**Goal of the exercise**
Search the material below for the word "round". Copy every line that has it.

**Data for review**
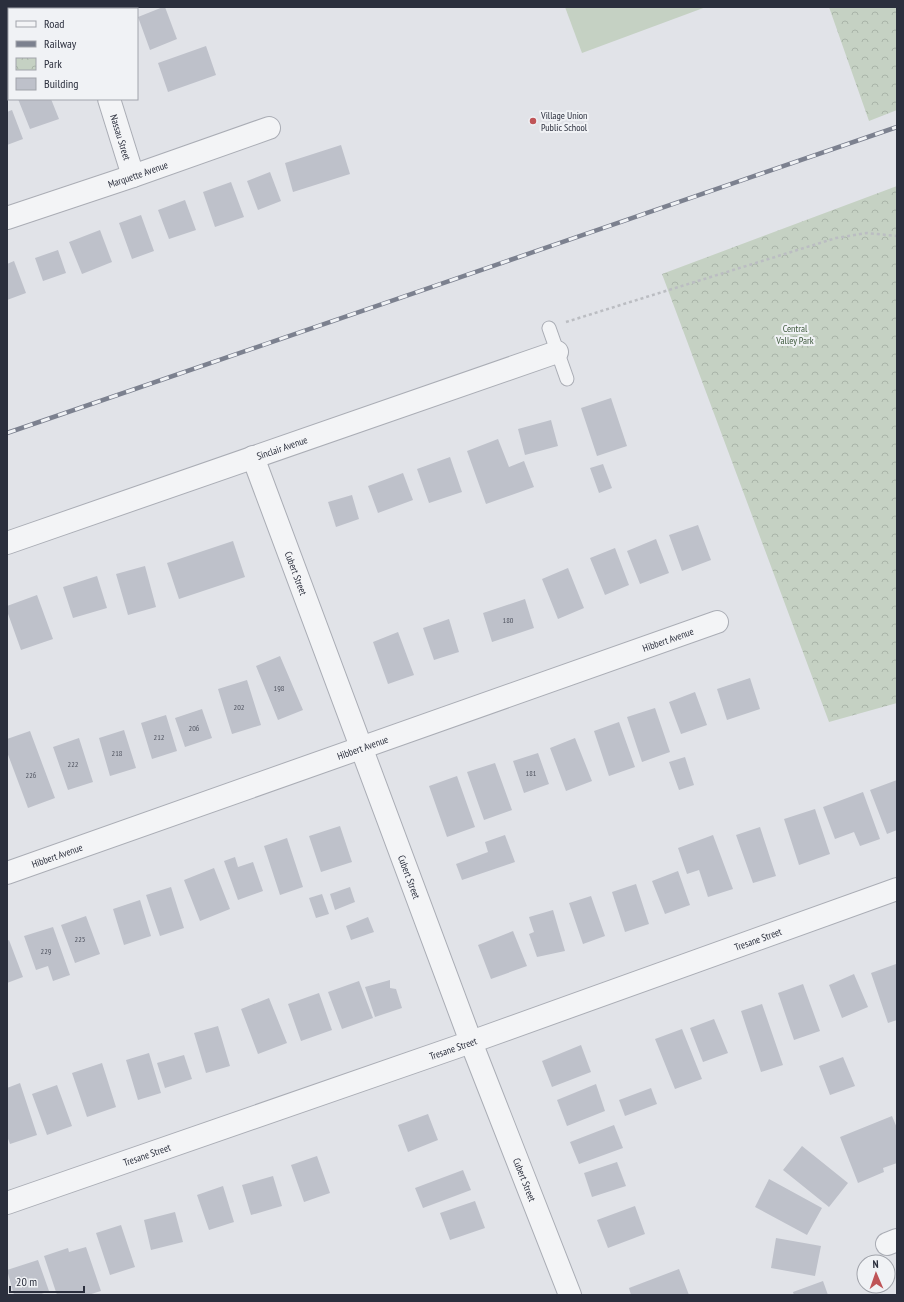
<svg xmlns="http://www.w3.org/2000/svg" width="904" height="1302" font-family="'PT Sans Narrow',sans-serif">
<style>
.park{fill:url(#park-crowns)}
.pitch{fill:#c5d1c3}
.building{fill:#bec1ca}
.lines{fill:none;stroke-linecap:round;stroke-linejoin:round}
.service-casing{stroke:#aaadb5;stroke-width:15}
.minor-casing{stroke:#aaadb5;stroke-width:24}
.path{stroke:#bbbdc2;stroke-width:2.5;stroke-dasharray:3 3;stroke-linecap:butt}
.service{stroke:#f3f4f6;stroke-width:13}
.minor{stroke:#f3f4f6;stroke-width:22}
.rail-casing{stroke:#7c818f;stroke-width:4.5}
.rail{stroke:#f0f2f5;stroke-width:3;stroke-dasharray:9;stroke-linecap:butt}
.poi-dot{fill:#bf5457;stroke:#f0f2f5;stroke-width:1.5}
.labels{text-anchor:middle;dominant-baseline:central;stroke-width:4;stroke-linejoin:round;paint-order:stroke}
.number-label{font-size:8px;fill:#505460}
.poi-label{font-size:10px;fill:#2b2f3d;stroke:#f0f2f5;text-anchor:start}
.street-label{font-size:10px;fill:#2b2f3d;stroke:#f0f2f5}
.park-label{font-size:10px;fill:#3c573a;stroke:#f0f2f5}
</style>
<defs>
<pattern id="park-crowns" width="20" height="18" patternUnits="userSpaceOnUse"><rect width="20" height="18" fill="#c5d1c3"/><path d="M2 6a3 3 0 1 1 6 0M12 15a3 3 0 1 1 6 0" fill="none" stroke="#a9b4a8"/></pattern>
</defs>
<rect width="100%" height="100%" fill="#e1e3e8"/>
<path class="park" d="M829,7h68v103l-28,11z
M897,186v517l-68,19 -167,-448z"/>
<path class="pitch" d="M565,7h141l-124,46z"/>
<path class="building" d="M163,7h2l12,32 -27,11 -12,-33z
M206,46l10,29 -48,17 -10,-29z
M18,99h33l8,20 -29,10z
M12,110l11,29 -16,6v-33z
M341,145l9,29 -57,18 -8,-29z
M270,172l11,29 -23,9 -11,-29z
M231,182l13,35 -29,10 -12,-35z
M185,200l11,30 -27,9 -11,-29z
M141,215l13,36 -22,8 -13,-36z
M100,230l12,32 -30,12 -13,-32z
M58,250l8,23 -23,8 -8,-23z
M14,261l12,32 -19,7v-36z
M611,398l16,48 -30,10 -16,-48z
M551,420l7,26 -33,9 -7,-26z
M498,439l11,28 15,-6 10,26 -48,17 -19,-53z
M450,457l12,35 -33,11 -12,-34z
M603,464l9,24 -13,5 -9,-25z
M403,473l10,27 -35,13 -10,-27z
M352,495l7,24 -23,8 -8,-25z
M698,525l13,35 -29,11 -13,-36z
M656,539l13,34 -29,11 -13,-33z
M233,541l12,36 -66,22 -12,-36z
M615,548l14,37 -24,10 -15,-37z
M145,566l11,41 -28,8 -12,-41z
M568,568l16,40 -26,11 -16,-40z
M97,576l10,32 -34,10 -10,-31z
M37,595l16,44 -32,11 -14,-39v-5z
M525,599l9,29 -42,14 -9,-29z
M449,619l10,33 -25,8 -11,-32z
M398,632l16,43 -26,9 -15,-42z
M280,656l23,54 -25,10 -22,-54z
M750,678l10,31 -33,11 -10,-31z
M247,680l14,45 -29,9 -14,-45z
M695,692l12,33 -26,9 -12,-32z
M655,708l15,44 -28,10 -15,-45z
M202,709l10,29 -27,9 -10,-29z
M166,715l11,36 -25,8 -11,-36z
M619,722l16,45 -26,9 -15,-45z
M124,730l12,38 -26,8 -11,-38z
M30,731l25,67 -27,10 -21,-56v-13z
M79,738l14,44 -25,8 -15,-43z
M575,738l17,43 -26,10 -16,-43z
M538,753l11,31 -25,9 -11,-32z
M685,757l9,28 -15,5 -10,-28z
M495,763l17,47 -28,10 -17,-48z
M457,776l18,51 -28,10 -18,-51z
M897,780v50l-10,4 -17,-44z
M863,792l17,47 -20,7 -6,-14 -19,7 -12,-32z
M815,809l15,45 -31,11 -15,-46z
M340,826l12,36 -31,10 -12,-36z
M760,827l16,49 -23,7 -17,-48z
M505,835l10,27 -53,18 -6,-16 32,-12 -3,-10z
M713,835l20,54 -25,8 -9,-27 -12,4 -9,-26z
M287,838l16,49 -23,8 -16,-49z
M235,857l3,10 15,-5 10,29 -25,9 -14,-39z
M214,868l16,41 -30,12 -16,-41z
M678,871l12,34 -25,9 -13,-33z
M636,884l13,40 -24,8 -13,-40z
M171,887l13,41 -24,8 -14,-41z
M350,887l5,15 -20,8 -5,-16z
M322,894l7,20 -13,4 -7,-20z
M591,896l14,40 -22,8 -14,-41z
M140,900l11,36 -27,9 -11,-36z
M553,910l12,41 -28,6 -8,-23 5,-2 -5,-15z
M86,916l14,38 -25,9 -14,-38z
M368,917l6,15 -23,8 -5,-14z
M53,927l17,48 -17,6 -5,-15 -12,4 -12,-34z
M513,931l14,35 -36,13 -13,-34z
M9,940l14,37 -16,6v-42z
M896,964l1,56 -9,3 -17,-50z
M854,974l14,33 -26,11 -13,-33z
M390,980v8l6,1 6,19 -27,9 -10,-30z
M359,981l14,37 -31,11 -14,-37z
M803,984l17,47 -26,9 -16,-47z
M319,993l13,37 -31,11 -13,-37z
M269,998l18,45 -29,11 -17,-45z
M762,1004l21,61 -22,7 -20,-61z
M714,1019l14,34 -25,9 -13,-34z
M218,1026l12,40 -24,7 -12,-40z
M682,1029l20,50 -27,10 -20,-50z
M581,1045l10,27 -39,15 -10,-26z
M149,1053l12,40 -23,7 -12,-40z
M184,1055l8,24 -27,9 -8,-25z
M843,1057l12,29 -25,9 -11,-29z
M102,1063l14,44 -29,10 -15,-44z
M20,1083l17,52 -27,9 -3,-8v-48z
M596,1084l9,27 -38,15 -10,-26z
M57,1085l15,41 -25,9 -15,-41z
M651,1088l6,16 -32,12 -6,-16z
M428,1114l10,26 -30,12 -10,-27z
M892,1116l5,12v35l-14,5 1,4 -26,11 -18,-46z
M614,1125l9,23 -44,16 -9,-22z
M802,1146l46,37 -19,24 -46,-37z
M317,1156l13,37 -26,9 -13,-37z
M617,1162l9,24 -34,11 -8,-24z
M463,1170l8,20 -48,18 -8,-20z
M273,1176l9,30 -31,9 -9,-30z
M769,1179l53,29 -15,27 -52,-28z
M223,1186l11,36 -25,8 -12,-35z
M475,1201l10,27 -35,12 -10,-27z
M635,1206l10,28 -37,14 -11,-28z
M175,1212l8,30 -32,8 -7,-30z
M121,1225l14,42 -25,8 -14,-42z
M776,1238l45,8 -6,30 -44,-8z
M86,1247l15,44 -13,4h-31l-13,-39 24,-8 1,4z
M38,1260l11,31 -10,4h-25l-7,-25z
M679,1269l10,26h-58l-2,-7z
M823,1281l5,14h-34l-1,-3z"/>
<g class="lines">
<defs>
<path id="service" d="M549,328l18,51"/>
<g id="minor">
<path d="M79,7l1,2"/>
<path id="s1" d="M109,99l24,77"/>
<path id="s2" d="M7,218l126,-42 136,-48"/>
<path id="s3" d="M253,457l218,585 99,253"/>
<path id="s4" d="M7,543l550,-191"/>
<path id="s5" d="M7,873l710,-251"/>
<path id="s6" d="M7,1203l464,-161 426,-153"/>
<path d="M887,1244l10,-4"/>
</g>
</defs>
<use href="#service" class="service-casing"/>
<use href="#minor" class="minor-casing"/>
<path class="path" d="M566,322l270,-84 31,-5 30,3"/>
<use href="#service" class="service"/>
<use href="#minor" class="minor"/>
<defs>
<path id="rail" d="M7,433l890,-306"/>
</defs>
<use href="#rail" class="rail-casing"/>
<use href="#rail" class="rail"/>
</g>
<circle class="poi-dot" cx="533" cy="121" r="4"/>
<g class="labels">
<g class="number-label">
<text x="508" y="620">180</text>
<text x="279" y="688">198</text>
<text x="239" y="707">202</text>
<text x="194" y="728">206</text>
<text x="159" y="737">212</text>
<text x="117" y="753">218</text>
<text x="73" y="764">222</text>
<text x="531" y="773">181</text>
<text x="31" y="775">226</text>
<text x="80" y="939">225</text>
<text x="46" y="951">229</text>
</g>
<g class="poi-label">
<text x="541" y="115">Village Union<tspan x="541" dy="12">Public School</tspan></text>
</g>
<g class="street-label">
<text stroke="none"><textPath href="#s1" startOffset="40">Nassau Street</textPath></text>
<text stroke="none"><textPath href="#s2" startOffset="138">Marquette Avenue</textPath></text>
<text stroke="none"><textPath href="#s4" startOffset="291">Sinclair Avenue</textPath></text>
<text stroke="none"><textPath href="#s3" startOffset="124">Cubert Street</textPath></text>
<text stroke="none"><textPath href="#s5" startOffset="701">Hibbert Avenue</textPath></text>
<text stroke="none"><textPath href="#s5" startOffset="377">Hibbert Avenue</textPath></text>
<text stroke="none"><textPath href="#s5" startOffset="53">Hibbert Avenue</textPath></text>
<text stroke="none"><textPath href="#s3" startOffset="448">Cubert Street</textPath></text>
<text stroke="none"><textPath href="#s6" startOffset="796">Tresane Street</textPath></text>
<text stroke="none"><textPath href="#s6" startOffset="472">Tresane Street</textPath></text>
<text stroke="none"><textPath href="#s6" startOffset="148">Tresane Street</textPath></text>
<text stroke="none"><textPath href="#s3" startOffset="772">Cubert Street</textPath></text>
</g>
<g class="park-label">
<text x="795" y="328">Central<tspan x="795" dy="12">Valley Park</tspan></text>
</g>
</g>
<rect width="904" height="1302" fill="none" stroke="#2b2f3d" stroke-width="16"/>
<rect x="8" y="8" width="130" height="92" fill="#f0f2f5" stroke="#a1a4ab"/>
<rect x="16" y="21" width="20" height="6" fill="#f3f4f6" stroke="#a1a4ab"/>
<text x="44" y="28" font-size="12" fill="#2b2f3d">Road</text>
<rect x="16" y="41" width="20" height="6" fill="#7c818f" stroke="#a1a4ab"/>
<text x="44" y="48" font-size="12" fill="#2b2f3d">Railway</text>
<rect x="16" y="58" width="20" height="12" fill="url(#park-crowns)" stroke="#a1a4ab"/>
<text x="44" y="68" font-size="12" fill="#2b2f3d">Park</text>
<rect x="16" y="78" width="20" height="12" fill="#bec1ca" stroke="#a1a4ab"/>
<text x="44" y="88" font-size="12" fill="#2b2f3d">Building</text>
<g transform="translate(876 1274) rotate(358)"><circle r="19" fill="#f0f2f5" stroke="#a1a4ab"/>
<path d="M0-3L7 15L0 10L-7 15Z" fill="#bf5457"/>
<text y="-6" font-size="11" font-weight="bold" text-anchor="middle" fill="#2b2f3d">N</text>
</g>
<path d="M10 1286v6h74v-6" fill="none" stroke="#2b2f3d" stroke-width="2"/>
<text x="16" y="1286" font-size="12" fill="#2b2f3d" stroke="#f0f2f5" stroke-width="3" paint-order="stroke">20 m</text>
</svg>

**Response for this exercise**
.lines{fill:none;stroke-linecap:round;stroke-linejoin:round}
.labels{text-anchor:middle;dominant-baseline:central;stroke-width:4;stroke-linejoin:round;paint-order:stroke}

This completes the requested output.